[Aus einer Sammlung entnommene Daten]
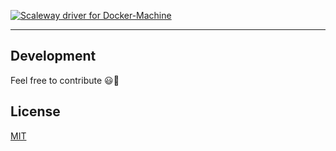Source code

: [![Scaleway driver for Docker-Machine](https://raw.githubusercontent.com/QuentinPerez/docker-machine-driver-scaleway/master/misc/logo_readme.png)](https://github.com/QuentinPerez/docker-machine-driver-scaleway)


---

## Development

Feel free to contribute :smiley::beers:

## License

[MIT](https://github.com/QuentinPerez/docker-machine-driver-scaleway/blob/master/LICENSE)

Aufgabe - Mach aus den Zeilen des Materials eine JSON-Liste von Strings, mit einem Eintrag pro Zeile und ohne Leerzeilen. Die Bilder lässt du dabei weg.

Endgültige Antwort -
[
  "Source code",
  ": [![Scaleway driver for Docker-Machine](https://raw.githubusercontent.com/QuentinPerez/docker-machine-driver-scaleway/master/misc/logo_readme.png)](https://github.com/QuentinPerez/docker-machine-driver-scaleway)",
  "---",
  "## Development",
  "Feel free to contribute :smiley::beers:",
  "## License",
  "[MIT](https://github.com/QuentinPerez/docker-machine-driver-scaleway/blob/master/LICENSE)"
]